Assignment: Carry on the passage about mergers and acquisitions between hospitality companies, picking up right after its final heading, "Protect your data".

Document passage:
It is not uncommon for various issues to arise during M&A transactions between hospitality companies. However, taking the proper steps can alleviate these concerns.

Clarify intellectual property.

Portfolio expansion through the acquisition of additional brands is a major reason for many M&A transactions within the hotel sector. In these cases, the target company's ownership of its intellectual property is very important to buyers, so it is just important to sellers. This is where third-party ownership claims can arise as an issue in a transaction. If a hotel brand shares valuable restaurants or other brands with a third party, and there is any chance that the third party could claim ownership of any interest in the brand, it can significantly devalue the brand and the target company. Ownership agreements must be adequately and clearly documented before entering into an M&A transaction. It is going to be crucial to the accurate valuation of the company.

Protect your data.

(Camera pose estimation data)
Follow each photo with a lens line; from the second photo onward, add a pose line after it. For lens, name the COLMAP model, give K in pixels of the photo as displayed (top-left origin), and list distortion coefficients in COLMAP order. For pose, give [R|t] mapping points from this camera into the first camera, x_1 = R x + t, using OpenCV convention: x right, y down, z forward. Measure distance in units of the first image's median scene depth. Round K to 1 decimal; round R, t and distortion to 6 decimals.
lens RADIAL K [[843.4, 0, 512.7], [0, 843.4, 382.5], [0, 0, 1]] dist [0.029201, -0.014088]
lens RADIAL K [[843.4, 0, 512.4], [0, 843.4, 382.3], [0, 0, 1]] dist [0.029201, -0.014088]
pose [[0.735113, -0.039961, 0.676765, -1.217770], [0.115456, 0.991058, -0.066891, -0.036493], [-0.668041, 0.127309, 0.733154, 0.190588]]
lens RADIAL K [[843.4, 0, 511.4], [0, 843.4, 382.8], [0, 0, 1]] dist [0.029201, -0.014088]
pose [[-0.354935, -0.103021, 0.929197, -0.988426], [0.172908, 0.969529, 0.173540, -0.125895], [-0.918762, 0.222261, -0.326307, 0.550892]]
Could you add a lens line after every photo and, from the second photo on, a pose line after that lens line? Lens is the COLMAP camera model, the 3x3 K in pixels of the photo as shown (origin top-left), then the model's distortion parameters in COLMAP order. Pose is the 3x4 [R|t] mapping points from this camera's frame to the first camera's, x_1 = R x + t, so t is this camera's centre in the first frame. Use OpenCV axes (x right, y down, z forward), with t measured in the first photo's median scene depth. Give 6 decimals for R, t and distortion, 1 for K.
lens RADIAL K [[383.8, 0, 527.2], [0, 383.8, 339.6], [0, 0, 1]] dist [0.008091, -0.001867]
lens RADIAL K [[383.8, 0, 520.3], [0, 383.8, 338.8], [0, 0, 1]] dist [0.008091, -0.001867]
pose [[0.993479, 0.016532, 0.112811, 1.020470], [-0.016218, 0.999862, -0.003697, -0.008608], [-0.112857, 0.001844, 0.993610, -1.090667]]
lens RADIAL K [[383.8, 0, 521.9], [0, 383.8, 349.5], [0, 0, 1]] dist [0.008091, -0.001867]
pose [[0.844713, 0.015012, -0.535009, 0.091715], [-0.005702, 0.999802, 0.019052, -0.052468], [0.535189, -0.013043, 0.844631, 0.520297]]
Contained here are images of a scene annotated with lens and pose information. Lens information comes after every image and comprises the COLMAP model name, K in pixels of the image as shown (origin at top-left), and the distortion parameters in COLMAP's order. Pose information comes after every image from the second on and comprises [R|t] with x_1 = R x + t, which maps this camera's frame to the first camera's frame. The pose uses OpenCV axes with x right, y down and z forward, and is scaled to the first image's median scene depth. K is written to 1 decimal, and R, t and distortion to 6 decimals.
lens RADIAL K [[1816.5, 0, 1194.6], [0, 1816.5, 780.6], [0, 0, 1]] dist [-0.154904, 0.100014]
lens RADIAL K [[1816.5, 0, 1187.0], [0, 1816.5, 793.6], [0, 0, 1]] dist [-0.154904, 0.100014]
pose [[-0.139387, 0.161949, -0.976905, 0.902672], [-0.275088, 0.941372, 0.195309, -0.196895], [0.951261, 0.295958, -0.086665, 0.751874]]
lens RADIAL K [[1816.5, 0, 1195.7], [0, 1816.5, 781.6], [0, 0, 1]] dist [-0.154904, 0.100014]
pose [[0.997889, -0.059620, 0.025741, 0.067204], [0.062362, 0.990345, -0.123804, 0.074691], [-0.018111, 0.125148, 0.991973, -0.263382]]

Output of the exercise:
Technology is integral to every step of the hotel booking process, which is why, as a seller, you can expect buyers in M&A transactions to heed the risks and liabilities surrounding the target company's data protection and cybersecurity practices, and its compliance with governmental regulations. There are web and mobile bookings, check-ins, complicated reservation systems, and even customer review websites to consider. Due diligence in regard to detailed data protection and cybersecurity at length is imperative. In order for a target company to maximize its value, management should thoroughly review its current compliance with existing regulations and take all precautions to ensure best practices are in place to minimize exposure to potential data breaches.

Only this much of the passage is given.